Die Stadt selbst ist nicht minder „sauber“ als jede andere indische Großstadt, im Gegenteil, denn auf den Straßen und in den Gassen gesellen sich diverse Kuhfladen hinzu. Es wird zwar hier und dort gekalkt, bei einem von der Sonne aufgeblähten menschlichen oder tierischen Kadaver (Wasserleiche im Ganges, bzw. tote Kühe und Kamele auf den Straßen) hilft das allerdings auch nicht mehr viel. Das Tüpfelchen auf dem i waren allerdings diejenigen, die an den Ghats und in den Straßen am heller lichten Tage ihre Hose runterließen und ihr Geschäft verrichten mussten, ihr großes Geschäft.
Nichts spricht dagegen einen Fluss und das Lebenselixier Wasser im Sinne einer Gottheit anzubeten. Im Gegenteil, es ist genau die Art der Verehrung und Wertschätzung, die in unserer Subkultur des achtlosen Konsums definitiv fehlt. Warum nur wird dieser Fluss dann aber so gequält? Zwar ist die Wasserqualität im Laufe der letzten 10 Jahre wesentlich gesteigert worden, die großen Städte, so auch Vārānasi, entledigen sich allerdings immer noch ihrer ungeklärten Abwässer in den Ganges, verpesten so den Fluss. Ganz zu schweigen von den Toten, die im Oberlauf des Flusses auf die Reise ins Nirwana geschickt werden, oftmals im Stück anstatt verbrannt zu Asche. Grund dafür sind die sehr hohen Kosten die eine Verbrennung mit sich bringt, es werden also nicht nur Touristen abgezockt.
In Vārānasi z.B. gibt es von insgesamt 84 Ghats drei Ufer an denen Leichenverbrennungen stattfinden (Harish Chandra, Sankatha und das Haupt-Ghat Manikarnika), zwei für arme und ein anderes (großes) für wohlhabende Menschen, und selbst das preiswerte Ghat ist für viele Hindus immer noch viel zu teuer, so dass Leichen nach wie vor in den Fluss entsorgt werden. So geht man mit keiner Göttin geschweige denn mit einer lebenswichtigen Ressource um.

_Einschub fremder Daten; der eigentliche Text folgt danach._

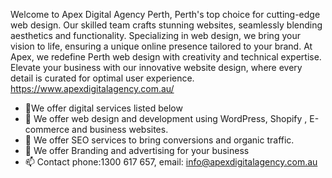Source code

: Welcome to Apex Digital Agency Perth, Perth's top choice for cutting-edge web design. Our skilled team crafts stunning websites, seamlessly blending aesthetics and functionality.
Specializing in web design, we bring your vision to life, ensuring a unique online presence tailored to your brand.
At Apex, we redefine Perth web design with creativity and technical expertise. Elevate your business with our innovative website design, where every detail is curated for optimal user experience.
https://www.apexdigitalagency.com.au/ 

- 👋We offer digital services listed below 
- 🌱 We offer web design and development using WordPress, Shopify , E-commerce and business websites.
- 🌱 We offer SEO services to bring conversions and organic traffic.
- 🌱 We offer Branding and advertising for your business
- 📫 Contact phone:1300 617 657, email: info@apexdigitalagency.com.au


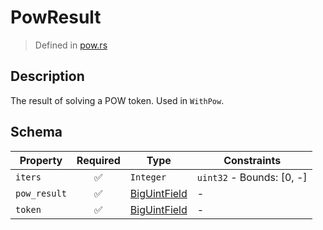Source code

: # PowResult
> Defined in [pow.rs](../../../interface/src/interface/pow.rs)

## Description
The result of solving a POW token. Used in `WithPow`.

## Schema

| Property | Required | Type | Constraints |
| --- | :---: | --- | --- |
| `iters` | ✅ | `Integer` | `uint32` - Bounds: [0, -] |
| `pow_result` | ✅ | [BigUintField](../fields/big_uint/BigUintField.md) |  -  |
| `token` | ✅ | [BigUintField](../fields/big_uint/BigUintField.md) |  -  |



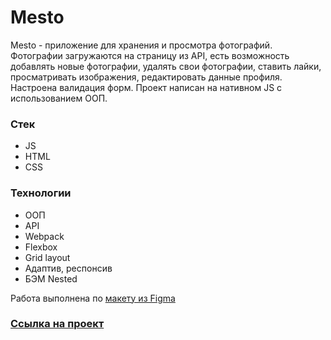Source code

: # Mesto

Mesto  - приложение для хранения и просмотра фотографий.
Фотографии загружаются на страницу из API, есть возможность добавлять новые фотографии, удалять свои фотографии, ставить лайки, просматривать изображения, редактировать данные профиля. Настроена валидация форм.
Проект написан на нативном JS с использованием ООП.


### Стек

* JS
* HTML
* CSS


### Технологии

* ООП
* API
* Webpack
* Flexbox
* Grid layout
* Адаптив, респонсив
* БЭМ Nested


Работа выполнена по [макету из Figma](https://www.figma.com/file/2cn9N9jSkmxD84oJik7xL7/JavaScript.-Sprint-4?node-id=0%3A1)


### [Ссылка на проект](https://valerieoschatz.github.io/mesto/)

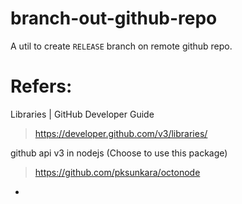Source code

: # branch-out-github-repo
A util to create `RELEASE` branch on remote github repo.



# Refers:
Libraries | GitHub Developer Guide
> https://developer.github.com/v3/libraries/

github api v3 in nodejs (Choose to use this package)
> https://github.com/pksunkara/octonode

+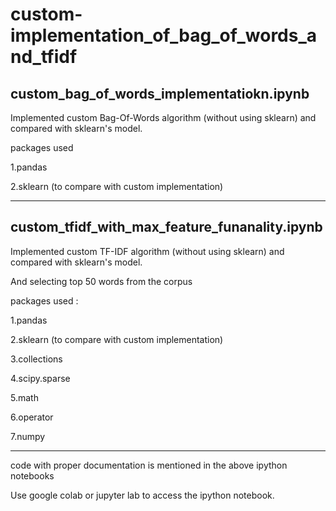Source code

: # custom-implementation_of_bag_of_words_and_tfidf


## custom_bag_of_words_implementatiokn.ipynb


Implemented custom Bag-Of-Words algorithm (without using sklearn) and compared with sklearn's model.

packages used 

1.pandas

2.sklearn (to compare with custom implementation)

---------------------------------------------------------------------------------------------------
## custom_tfidf_with_max_feature_funanality.ipynb



Implemented custom TF-IDF algorithm (without using sklearn) and compared with sklearn's model.


And selecting top 50 words from the corpus 


packages used :

1.pandas

2.sklearn (to compare with custom implementation)

3.collections

4.scipy.sparse

5.math

6.operator

7.numpy



------------------------------------------------------------
code with proper documentation is mentioned in the above ipython notebooks

Use google colab or jupyter lab to access the ipython notebook.

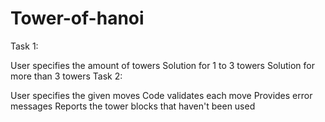 # Tower-of-hanoi

Task 1:

User specifies the amount of towers
Solution for 1 to 3 towers
Solution for more than 3 towers
Task 2:

User specifies the given moves
Code validates each move
Provides error messages
Reports the tower blocks that haven't been used
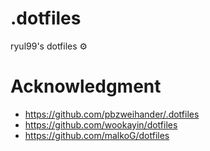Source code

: # .dotfiles
ryul99's dotfiles ⚙️

# Acknowledgment
- https://github.com/pbzweihander/.dotfiles
- https://github.com/wookayin/dotfiles
- https://github.com/malkoG/dotfiles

Nichts desto trotz erfüllt sich für viele Reisende in Vārānasi der Traum am Ideal einer Indienreise angelangt zu sein. Zugegebenermaßen kann die morgendliche Bootsfahrt auf dem Ganges trotz der zuvor beschriebenen Negativseiten und entgegen touristischer Okkupation, die minutiös jeden Quadratmillimeter des Flusses zu dokumentieren scheint, zu etwas sehr Romantischem und einer authentisch-intimen Erfahrung in Sachen spirituell-religiösem Indien avancieren. Nach logischen Maßstäben ist wenn dann einzig und allein der tiefe innige feste Glaube an die Wiedergeburt in ein besseres nächstes Leben überhaupt noch in der Lage zu erklären, warum die Hindus in derartigem Dreck leben und diese Situation akzeptieren und verschlimmern statt zu sie ändern. Sollte es Euch nach Vārānasi verschlagen, so lehnt Kinderarbeit ab! Kleine Mädchen und Jungs gehören morgens in die Schule und nicht Touristen durch die Gegend rudernd auf den Ganges.